Exercise:
Write out everything from the very start of the rows down to the line containing "- Поддержка DNS challenge для SSL", with that line included.

Stored items:
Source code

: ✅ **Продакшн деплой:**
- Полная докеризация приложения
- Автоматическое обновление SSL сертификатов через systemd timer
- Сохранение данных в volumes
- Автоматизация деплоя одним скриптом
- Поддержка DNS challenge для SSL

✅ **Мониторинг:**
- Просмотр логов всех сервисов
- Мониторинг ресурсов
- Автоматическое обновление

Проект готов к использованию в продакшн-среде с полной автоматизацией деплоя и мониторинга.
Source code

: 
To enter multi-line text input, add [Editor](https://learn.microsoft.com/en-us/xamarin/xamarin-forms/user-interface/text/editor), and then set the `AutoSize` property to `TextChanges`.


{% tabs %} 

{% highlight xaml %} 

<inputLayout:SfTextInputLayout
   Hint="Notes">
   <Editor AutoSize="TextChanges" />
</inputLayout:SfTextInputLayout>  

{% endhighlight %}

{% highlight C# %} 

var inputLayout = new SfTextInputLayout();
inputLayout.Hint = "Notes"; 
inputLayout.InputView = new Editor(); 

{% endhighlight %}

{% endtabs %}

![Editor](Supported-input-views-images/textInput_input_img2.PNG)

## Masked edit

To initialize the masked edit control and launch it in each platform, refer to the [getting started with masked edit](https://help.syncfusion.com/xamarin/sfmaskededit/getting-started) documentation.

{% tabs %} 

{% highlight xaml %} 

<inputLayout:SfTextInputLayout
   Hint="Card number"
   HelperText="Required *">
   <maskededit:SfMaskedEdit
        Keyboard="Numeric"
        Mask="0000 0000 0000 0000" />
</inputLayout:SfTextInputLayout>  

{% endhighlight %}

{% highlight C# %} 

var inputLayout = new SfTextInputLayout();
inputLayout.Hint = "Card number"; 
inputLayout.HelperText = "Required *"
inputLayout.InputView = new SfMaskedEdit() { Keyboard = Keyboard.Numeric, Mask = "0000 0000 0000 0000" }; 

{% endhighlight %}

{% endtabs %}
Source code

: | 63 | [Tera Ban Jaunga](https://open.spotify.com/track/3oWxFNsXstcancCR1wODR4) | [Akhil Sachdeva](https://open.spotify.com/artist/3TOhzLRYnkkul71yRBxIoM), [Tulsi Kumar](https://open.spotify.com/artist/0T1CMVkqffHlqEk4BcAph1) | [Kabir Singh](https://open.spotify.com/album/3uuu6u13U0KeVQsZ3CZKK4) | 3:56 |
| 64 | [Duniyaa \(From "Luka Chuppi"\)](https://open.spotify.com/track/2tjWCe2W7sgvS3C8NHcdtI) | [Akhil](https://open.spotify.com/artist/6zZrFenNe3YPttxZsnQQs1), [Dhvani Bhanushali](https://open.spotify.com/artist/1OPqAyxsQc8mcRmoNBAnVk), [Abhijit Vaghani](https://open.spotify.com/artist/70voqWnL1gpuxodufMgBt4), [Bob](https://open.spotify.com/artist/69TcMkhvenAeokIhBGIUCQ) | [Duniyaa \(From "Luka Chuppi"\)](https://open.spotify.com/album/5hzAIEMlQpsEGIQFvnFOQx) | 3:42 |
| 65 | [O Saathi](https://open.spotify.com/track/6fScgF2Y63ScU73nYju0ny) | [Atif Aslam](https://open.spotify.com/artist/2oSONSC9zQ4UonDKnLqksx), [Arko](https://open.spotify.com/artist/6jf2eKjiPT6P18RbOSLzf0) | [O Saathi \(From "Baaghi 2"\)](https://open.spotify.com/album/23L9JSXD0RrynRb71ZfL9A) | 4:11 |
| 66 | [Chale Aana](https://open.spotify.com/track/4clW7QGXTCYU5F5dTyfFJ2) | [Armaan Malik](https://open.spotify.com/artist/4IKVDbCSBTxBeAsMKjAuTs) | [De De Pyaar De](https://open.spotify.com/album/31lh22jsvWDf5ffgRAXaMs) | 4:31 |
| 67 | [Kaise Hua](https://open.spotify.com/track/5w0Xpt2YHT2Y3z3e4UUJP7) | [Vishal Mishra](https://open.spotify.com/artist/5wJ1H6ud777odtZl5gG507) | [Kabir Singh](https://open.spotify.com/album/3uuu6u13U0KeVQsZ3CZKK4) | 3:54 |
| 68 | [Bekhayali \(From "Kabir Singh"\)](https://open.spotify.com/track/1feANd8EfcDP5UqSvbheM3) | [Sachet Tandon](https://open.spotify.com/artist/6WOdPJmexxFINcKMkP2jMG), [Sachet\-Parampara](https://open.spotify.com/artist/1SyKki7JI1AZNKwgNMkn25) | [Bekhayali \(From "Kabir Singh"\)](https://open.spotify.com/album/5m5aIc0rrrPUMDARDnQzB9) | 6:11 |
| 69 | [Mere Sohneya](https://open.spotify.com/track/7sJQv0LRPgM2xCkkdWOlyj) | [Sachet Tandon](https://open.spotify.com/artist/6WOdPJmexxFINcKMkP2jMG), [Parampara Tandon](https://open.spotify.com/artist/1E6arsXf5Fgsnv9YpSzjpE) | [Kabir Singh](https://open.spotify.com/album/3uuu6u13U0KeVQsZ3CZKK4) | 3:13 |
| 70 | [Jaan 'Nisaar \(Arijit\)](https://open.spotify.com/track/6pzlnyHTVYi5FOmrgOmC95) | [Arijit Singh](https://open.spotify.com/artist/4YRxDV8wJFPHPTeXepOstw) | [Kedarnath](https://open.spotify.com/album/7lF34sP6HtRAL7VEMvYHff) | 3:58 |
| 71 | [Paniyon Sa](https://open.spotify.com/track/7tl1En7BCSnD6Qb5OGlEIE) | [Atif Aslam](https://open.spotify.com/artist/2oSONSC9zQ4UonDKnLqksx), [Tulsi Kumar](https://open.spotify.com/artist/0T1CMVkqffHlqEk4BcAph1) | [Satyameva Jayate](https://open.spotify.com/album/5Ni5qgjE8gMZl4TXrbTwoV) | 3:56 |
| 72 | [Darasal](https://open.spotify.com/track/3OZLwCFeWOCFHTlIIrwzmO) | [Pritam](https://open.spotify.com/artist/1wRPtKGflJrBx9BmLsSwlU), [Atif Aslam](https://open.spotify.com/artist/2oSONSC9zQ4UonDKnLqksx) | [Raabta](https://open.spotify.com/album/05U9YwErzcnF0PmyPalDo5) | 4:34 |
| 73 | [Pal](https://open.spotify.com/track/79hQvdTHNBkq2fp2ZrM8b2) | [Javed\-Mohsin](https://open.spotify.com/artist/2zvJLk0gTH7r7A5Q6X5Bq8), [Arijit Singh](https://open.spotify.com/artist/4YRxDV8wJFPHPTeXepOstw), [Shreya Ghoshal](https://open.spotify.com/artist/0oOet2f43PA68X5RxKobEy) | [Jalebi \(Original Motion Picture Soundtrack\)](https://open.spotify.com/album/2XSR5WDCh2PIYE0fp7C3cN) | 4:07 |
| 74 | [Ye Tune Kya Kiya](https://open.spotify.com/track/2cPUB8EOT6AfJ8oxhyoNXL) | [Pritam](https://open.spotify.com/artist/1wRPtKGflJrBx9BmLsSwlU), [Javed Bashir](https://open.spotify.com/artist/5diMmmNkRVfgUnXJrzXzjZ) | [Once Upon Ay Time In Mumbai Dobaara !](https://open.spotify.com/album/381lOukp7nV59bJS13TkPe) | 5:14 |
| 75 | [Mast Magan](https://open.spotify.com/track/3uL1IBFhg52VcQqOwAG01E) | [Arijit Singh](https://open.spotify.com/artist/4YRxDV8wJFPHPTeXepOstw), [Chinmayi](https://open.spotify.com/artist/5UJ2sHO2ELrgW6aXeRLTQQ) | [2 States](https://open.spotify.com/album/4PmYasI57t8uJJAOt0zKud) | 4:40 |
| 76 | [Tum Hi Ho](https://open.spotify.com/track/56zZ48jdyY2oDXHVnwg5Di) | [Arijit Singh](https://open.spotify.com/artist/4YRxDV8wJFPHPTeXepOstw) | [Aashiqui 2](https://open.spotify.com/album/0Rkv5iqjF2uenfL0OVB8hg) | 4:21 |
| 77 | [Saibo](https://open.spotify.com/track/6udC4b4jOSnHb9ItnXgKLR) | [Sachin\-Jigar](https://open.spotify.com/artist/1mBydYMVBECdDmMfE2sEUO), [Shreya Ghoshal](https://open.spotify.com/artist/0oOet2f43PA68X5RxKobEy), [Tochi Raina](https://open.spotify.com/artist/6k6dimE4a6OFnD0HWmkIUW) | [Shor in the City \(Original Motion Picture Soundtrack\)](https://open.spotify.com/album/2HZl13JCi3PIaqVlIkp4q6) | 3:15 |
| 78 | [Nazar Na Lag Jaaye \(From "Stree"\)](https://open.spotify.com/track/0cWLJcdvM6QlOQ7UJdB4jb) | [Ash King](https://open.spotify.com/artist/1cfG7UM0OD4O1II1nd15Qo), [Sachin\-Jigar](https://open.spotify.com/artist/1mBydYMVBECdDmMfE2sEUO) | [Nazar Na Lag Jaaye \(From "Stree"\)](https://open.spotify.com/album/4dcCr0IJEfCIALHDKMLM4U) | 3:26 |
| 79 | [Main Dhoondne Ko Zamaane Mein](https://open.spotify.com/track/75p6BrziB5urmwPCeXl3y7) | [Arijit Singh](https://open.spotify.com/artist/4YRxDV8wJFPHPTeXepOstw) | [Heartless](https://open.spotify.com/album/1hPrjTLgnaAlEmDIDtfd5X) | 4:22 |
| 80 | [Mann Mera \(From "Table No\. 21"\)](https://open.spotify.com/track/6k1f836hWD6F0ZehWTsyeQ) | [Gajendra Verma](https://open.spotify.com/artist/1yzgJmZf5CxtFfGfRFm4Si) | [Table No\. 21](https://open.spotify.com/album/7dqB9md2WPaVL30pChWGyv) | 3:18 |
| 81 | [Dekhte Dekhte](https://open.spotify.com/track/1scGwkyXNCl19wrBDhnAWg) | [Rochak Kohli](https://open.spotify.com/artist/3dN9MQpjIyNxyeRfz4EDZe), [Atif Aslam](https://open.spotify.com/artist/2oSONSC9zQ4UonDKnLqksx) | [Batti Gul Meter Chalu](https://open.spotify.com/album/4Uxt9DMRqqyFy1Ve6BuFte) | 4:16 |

Response to the exercise:
Source code

: ✅ **Продакшн деплой:**
- Полная докеризация приложения
- Автоматическое обновление SSL сертификатов через systemd timer
- Сохранение данных в volumes
- Автоматизация деплоя одним скриптом
- Поддержка DNS challenge для SSL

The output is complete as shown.